Yes. ARR suffers a lot from assumed empathy, believing that just because we’re shown a character, we’ll instantly care about them.
The Battle of Carteneau flashback cutscene is a particularly big offender. It’s a ten-minute talking heads show between characters you haven’t even met yet, mentioning characters you don’t know at all (Louisoix), and its content can be summed up as “Dalamud is about to fall, our position is hopeless, retreat!” All while the visceral, cinematic event that would make the player actually care about this scene (namely, Dalamud falling) is happening entirely offscreen. WoW would instead have a flashy one- or two-minute cinematic that would achieve a greater emotional impact.
Playing Red Dead.
Just hunting rival gangs with Bill and my dog.
After sleeping at a camp, my dog died when I was tearing down the set up. It walked into the fire whilst Arthur was putting it out and went up in flames.

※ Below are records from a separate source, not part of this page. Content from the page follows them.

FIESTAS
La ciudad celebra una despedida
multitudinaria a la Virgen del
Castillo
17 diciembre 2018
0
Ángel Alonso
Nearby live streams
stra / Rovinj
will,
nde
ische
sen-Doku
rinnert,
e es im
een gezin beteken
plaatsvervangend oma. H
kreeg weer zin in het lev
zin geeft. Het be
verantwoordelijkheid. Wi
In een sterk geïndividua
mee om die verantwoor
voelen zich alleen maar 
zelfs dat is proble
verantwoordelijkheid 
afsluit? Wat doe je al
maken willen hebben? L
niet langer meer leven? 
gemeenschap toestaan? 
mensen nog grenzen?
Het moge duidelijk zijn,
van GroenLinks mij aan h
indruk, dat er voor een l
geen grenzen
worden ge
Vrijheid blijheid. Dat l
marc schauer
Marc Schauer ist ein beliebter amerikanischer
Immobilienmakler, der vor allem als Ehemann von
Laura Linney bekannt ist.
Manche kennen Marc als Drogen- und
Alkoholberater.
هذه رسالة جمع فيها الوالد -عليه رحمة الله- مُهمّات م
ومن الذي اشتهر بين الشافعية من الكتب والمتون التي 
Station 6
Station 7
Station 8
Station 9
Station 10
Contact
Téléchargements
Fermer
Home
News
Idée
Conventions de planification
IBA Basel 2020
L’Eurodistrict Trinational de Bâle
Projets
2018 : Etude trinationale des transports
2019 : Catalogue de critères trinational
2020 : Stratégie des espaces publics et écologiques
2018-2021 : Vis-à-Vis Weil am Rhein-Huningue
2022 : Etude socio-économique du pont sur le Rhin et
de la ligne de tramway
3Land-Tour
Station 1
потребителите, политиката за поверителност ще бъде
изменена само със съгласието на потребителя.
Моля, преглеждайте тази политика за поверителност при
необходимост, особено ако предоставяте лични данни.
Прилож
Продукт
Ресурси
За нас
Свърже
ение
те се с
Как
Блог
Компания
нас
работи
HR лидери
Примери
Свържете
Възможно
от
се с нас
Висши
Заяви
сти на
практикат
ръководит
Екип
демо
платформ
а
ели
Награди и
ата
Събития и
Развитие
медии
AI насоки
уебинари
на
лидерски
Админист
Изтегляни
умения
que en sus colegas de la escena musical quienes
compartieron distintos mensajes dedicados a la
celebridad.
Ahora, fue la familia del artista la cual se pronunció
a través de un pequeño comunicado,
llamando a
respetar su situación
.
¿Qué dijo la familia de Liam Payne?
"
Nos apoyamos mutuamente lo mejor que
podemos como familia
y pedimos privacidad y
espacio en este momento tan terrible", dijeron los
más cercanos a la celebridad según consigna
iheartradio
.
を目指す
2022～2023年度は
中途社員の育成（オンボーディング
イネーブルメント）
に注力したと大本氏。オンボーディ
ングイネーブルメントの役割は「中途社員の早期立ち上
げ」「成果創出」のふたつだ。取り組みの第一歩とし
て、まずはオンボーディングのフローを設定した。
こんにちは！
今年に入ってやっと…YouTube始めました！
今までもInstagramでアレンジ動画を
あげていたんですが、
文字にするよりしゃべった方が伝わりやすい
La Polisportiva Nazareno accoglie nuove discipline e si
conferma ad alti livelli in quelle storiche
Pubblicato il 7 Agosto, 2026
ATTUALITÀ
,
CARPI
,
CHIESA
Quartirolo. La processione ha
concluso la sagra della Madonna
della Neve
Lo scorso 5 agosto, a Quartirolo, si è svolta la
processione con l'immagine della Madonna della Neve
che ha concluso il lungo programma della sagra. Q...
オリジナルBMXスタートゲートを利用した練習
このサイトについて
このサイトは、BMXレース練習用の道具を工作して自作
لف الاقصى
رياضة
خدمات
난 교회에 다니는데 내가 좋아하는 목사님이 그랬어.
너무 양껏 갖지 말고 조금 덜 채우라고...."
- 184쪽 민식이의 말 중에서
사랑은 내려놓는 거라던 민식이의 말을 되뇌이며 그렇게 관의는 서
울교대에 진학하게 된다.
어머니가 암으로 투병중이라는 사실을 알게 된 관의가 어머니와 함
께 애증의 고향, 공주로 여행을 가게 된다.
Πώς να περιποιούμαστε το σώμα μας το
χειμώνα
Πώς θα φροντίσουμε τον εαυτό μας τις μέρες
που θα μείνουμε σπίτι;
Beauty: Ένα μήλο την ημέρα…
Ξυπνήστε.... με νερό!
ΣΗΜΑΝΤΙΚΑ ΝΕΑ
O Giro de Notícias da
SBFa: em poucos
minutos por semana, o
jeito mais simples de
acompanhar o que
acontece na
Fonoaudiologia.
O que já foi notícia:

I was by no means bothered by ARR playing through it. It was all so new to me, and I was motivated to get through, and I knew it would get better later.
But looking back it’s easy to see why one would get deterred. Nothing in ARR really impressed me until the very end. It goes up a lot from there.
ARR was great looking back on it, really solid world building and vibes. My main gripe with it was that the story took a while to gain proper traction (ramped up when Minfilia and co get nabbed) and your rotation in battle is really slow until near level 50.
EDIT:
Everytime I hear this song, it takes me right back to those early days. Might be because Ul’dah was my starting zone though. Easily one of my favourite tracks in the game.
Same for me! I love both Ul’dah themes. That city really feels like my home in this game, as much as I also love some newer cities.
It’s kind of hard to describe my feeling on it. I never went ‘wow’ at anything until the end, but it never felt like a slog either. I never felt like I wanted to quit, or do something else instead.
Yeah pretty much the same feel. It’s not something I could ever recommend to someone, but it was a good time even if it didn’t blow my mind until the very last quest.
It kind of reminded me a bit of vanilla WoW in terms of how it established the world and the general atmosphere.
Yeah, I get what you mean. It’s definitely not good enough to be a draw, but it did its job at setting everything up. I think that contributed to why it never felt sluggish, everything I saw was fresh and unfamiliar.
A friend helping me install gshade when I started definitely helped though. I sometimes forget how ugly the base game is, it’s so weird.